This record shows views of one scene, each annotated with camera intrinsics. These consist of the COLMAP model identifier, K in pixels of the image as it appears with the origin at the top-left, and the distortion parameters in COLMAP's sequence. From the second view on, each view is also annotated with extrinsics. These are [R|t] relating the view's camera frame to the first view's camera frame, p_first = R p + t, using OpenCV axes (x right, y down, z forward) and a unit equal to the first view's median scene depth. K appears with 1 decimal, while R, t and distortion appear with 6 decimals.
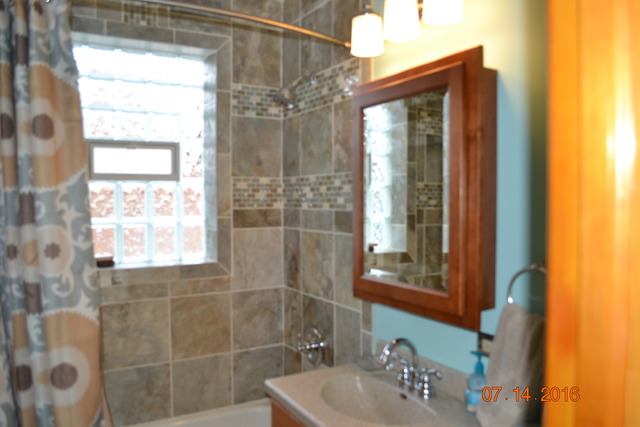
lens RADIAL K [[518.5, 0, 319.6], [0, 518.5, 213.8], [0, 0, 1]] dist [-0.080589, 0.014231]
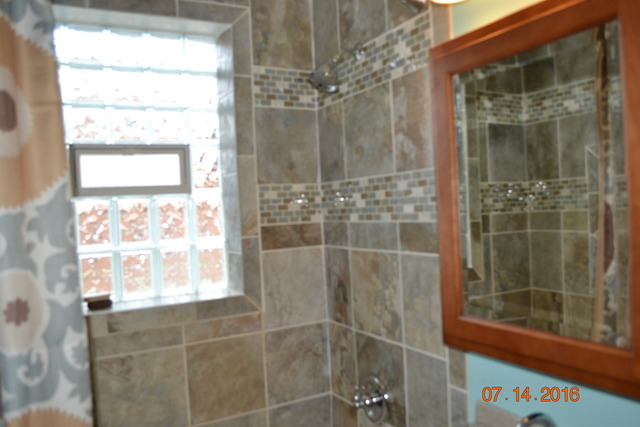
lens RADIAL K [[518.5, 0, 319.9], [0, 518.5, 214.1], [0, 0, 1]] dist [-0.080589, 0.014231]
pose [[0.998691, -0.045509, -0.023341, -0.061019], [0.045115, 0.998835, -0.017148, -0.009675], [0.024094, 0.016073, 0.999580, 0.226368]]
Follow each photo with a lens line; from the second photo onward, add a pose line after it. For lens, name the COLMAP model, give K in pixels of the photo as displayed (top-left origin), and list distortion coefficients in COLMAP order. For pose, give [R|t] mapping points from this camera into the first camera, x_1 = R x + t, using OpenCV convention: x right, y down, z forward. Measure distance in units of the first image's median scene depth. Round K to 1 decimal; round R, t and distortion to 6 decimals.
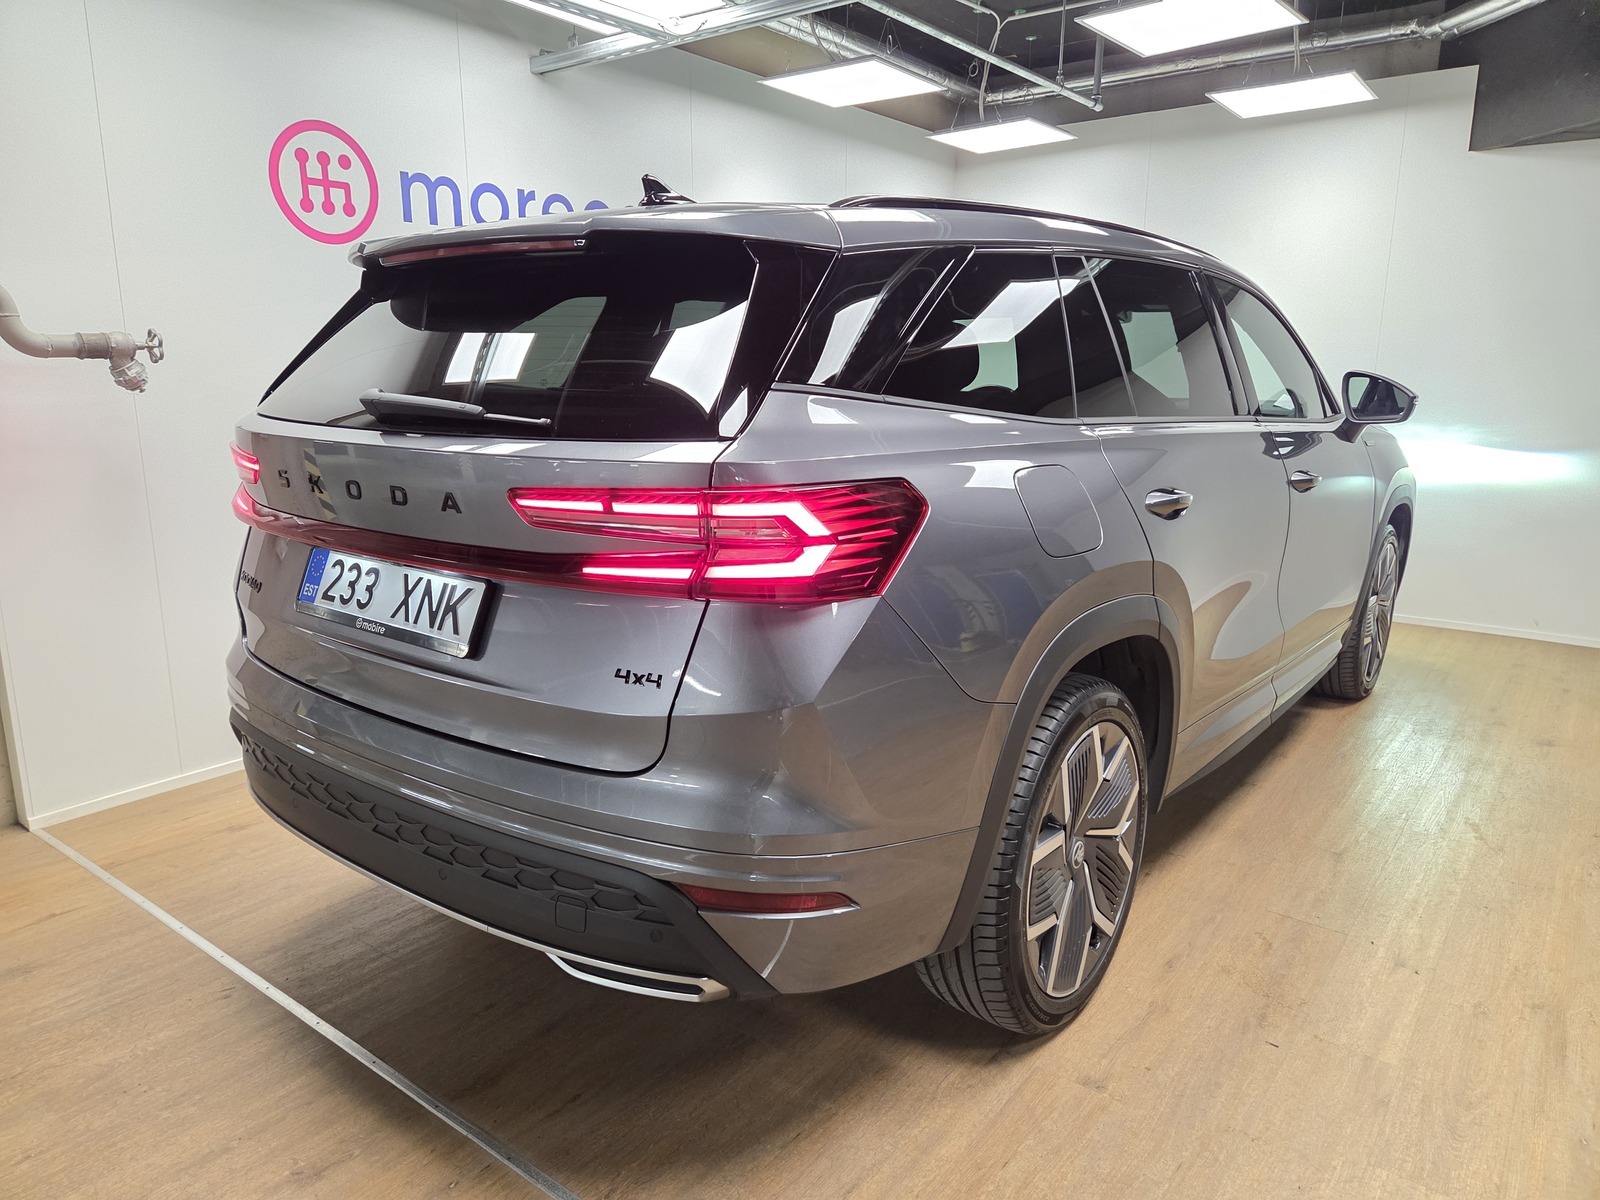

-.-.-

Reproduce the listing exactly. Do not include its images.

This record shows views of one scene, each annotated with camera intrinsics. These consist of the COLMAP model identifier, K in pixels of the image as it appears with the origin at the top-left, and the distortion parameters in COLMAP's sequence. From the second view on, each view is also annotated with extrinsics. These are [R|t] relating the view's camera frame to the first view's camera frame, p_first = R p + t, using OpenCV axes (x right, y down, z forward) and a unit equal to the first view's median scene depth. K appears with 1 decimal, while R, t and distortion appear with 6 decimals.
lens RADIAL K [[518.5, 0, 319.6], [0, 518.5, 213.8], [0, 0, 1]] dist [-0.080589, 0.014231]
lens RADIAL K [[518.5, 0, 319.9], [0, 518.5, 214.1], [0, 0, 1]] dist [-0.080589, 0.014231]
pose [[0.998691, -0.045509, -0.023341, -0.061019], [0.045115, 0.998835, -0.017148, -0.009675], [0.024094, 0.016073, 0.999580, 0.226368]]
Follow each photo with a lens line; from the second photo onward, add a pose line after it. For lens, name the COLMAP model, give K in pixels of the photo as displayed (top-left origin), and list distortion coefficients in COLMAP order. For pose, give [R|t] mapping points from this camera into the first camera, x_1 = R x + t, using OpenCV convention: x right, y down, z forward. Measure distance in units of the first image's median scene depth. Round K to 1 decimal; round R, t and distortion to 6 decimals.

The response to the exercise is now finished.